Exact copy, pictures excluded: set down only the lines from the one with "[387,281,628,294] [72,305,342,319] BBF" through the end of the entries, keeping both end lines.

SUPPLIED MATERIAL =>
————————

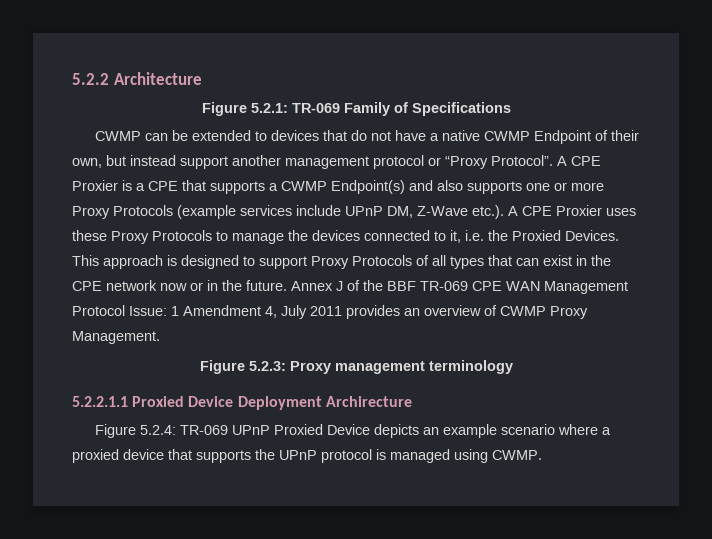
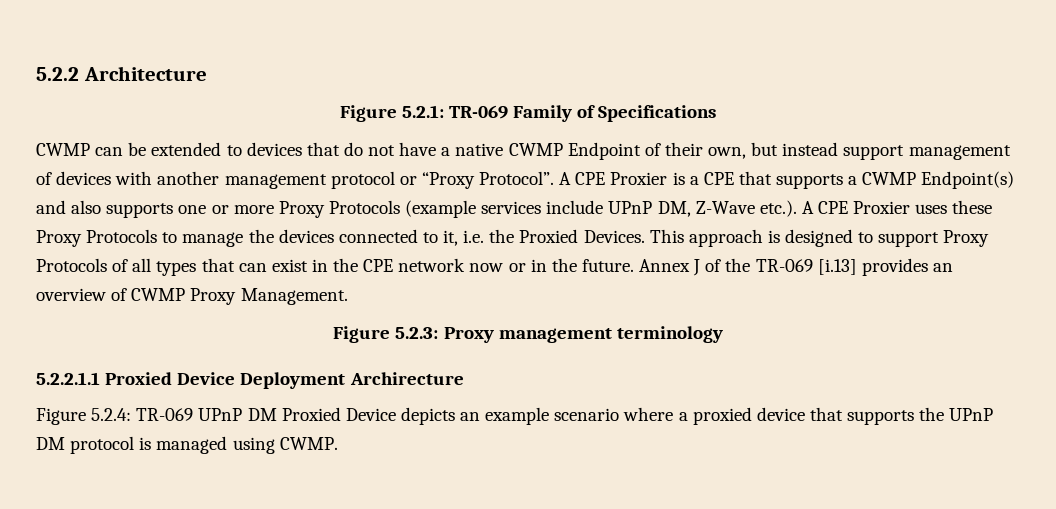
(228, 162) none -> [908,145,1011,160] [36,171,153,185] management of devices with
[387,281,628,294] [72,305,342,319] BBF TR-069 CPE WAN Management Protocol Issue: 1 Amendment 4, July 2011 -> [755,259,857,275] TR-069 [i.13]
(270, 430) none -> [247,408,277,421] DM
(317, 455) none -> [36,437,65,450] DM

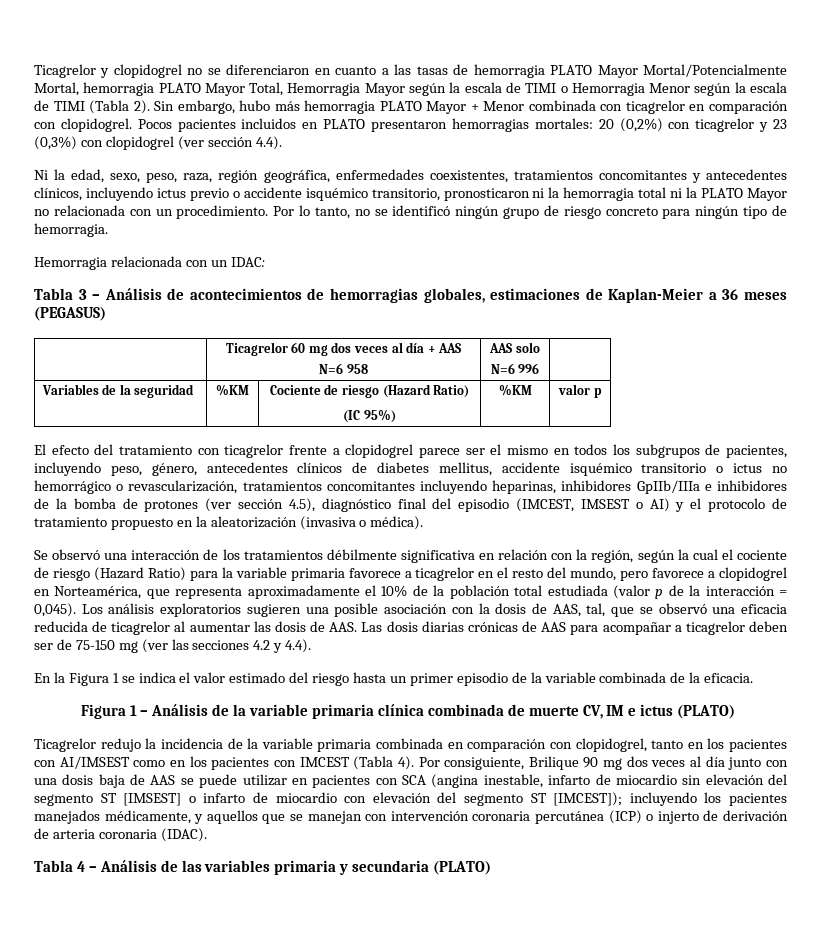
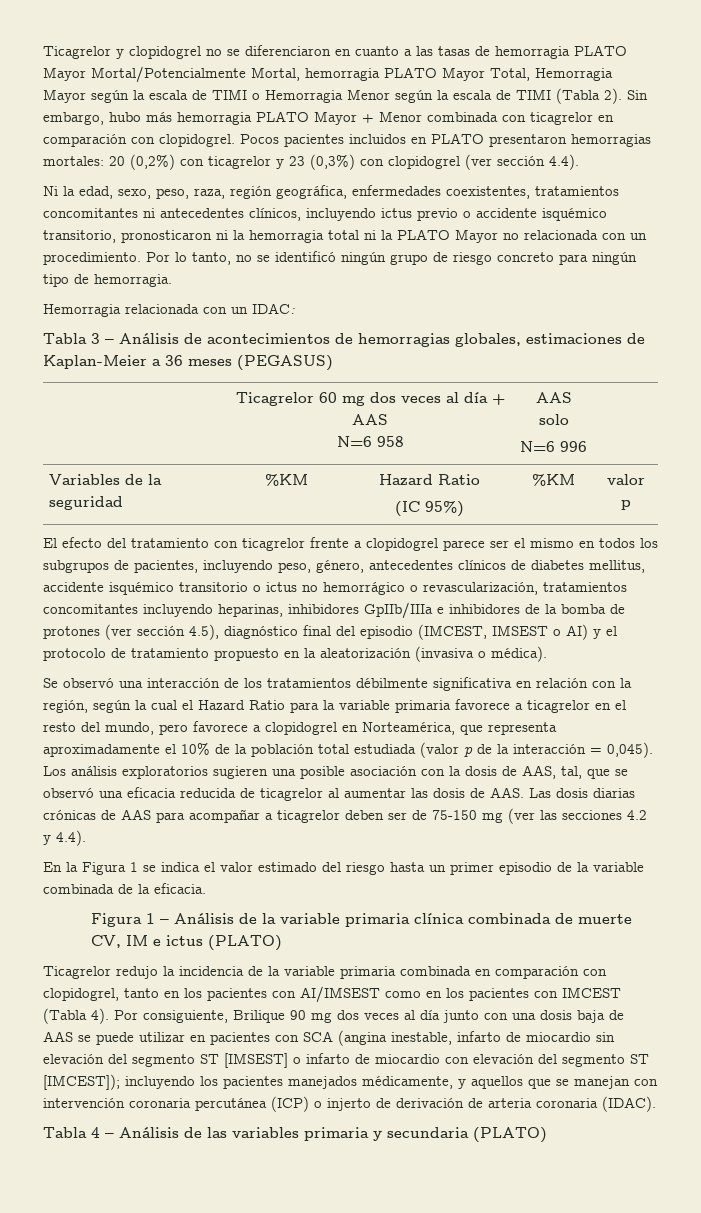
[691,173,701,183] y -> [143,208,155,218] ni
[269,384,470,398] Cociente de riesgo (Hazard Ratio) -> [379,474,481,486] Hazard Ratio
[736,550,787,560] [34,567,186,581] cociente de riesgo (Hazard Ratio) -> [198,700,285,710] Hazard Ratio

————————

YOUR SOLUTION =>
[387,281,628,294] [72,305,342,319] BBF TR-069 CPE WAN Management Protocol Issue: 1 Amendment 4, July 2011 -> [755,259,857,275] TR-069 [i.13]
(270, 430) none -> [247,408,277,421] DM
(317, 455) none -> [36,437,65,450] DM

[691,173,701,183] y -> [143,208,155,218] ni
[269,384,470,398] Cociente de riesgo (Hazard Ratio) -> [379,474,481,486] Hazard Ratio
[736,550,787,560] [34,567,186,581] cociente de riesgo (Hazard Ratio) -> [198,700,285,710] Hazard Ratio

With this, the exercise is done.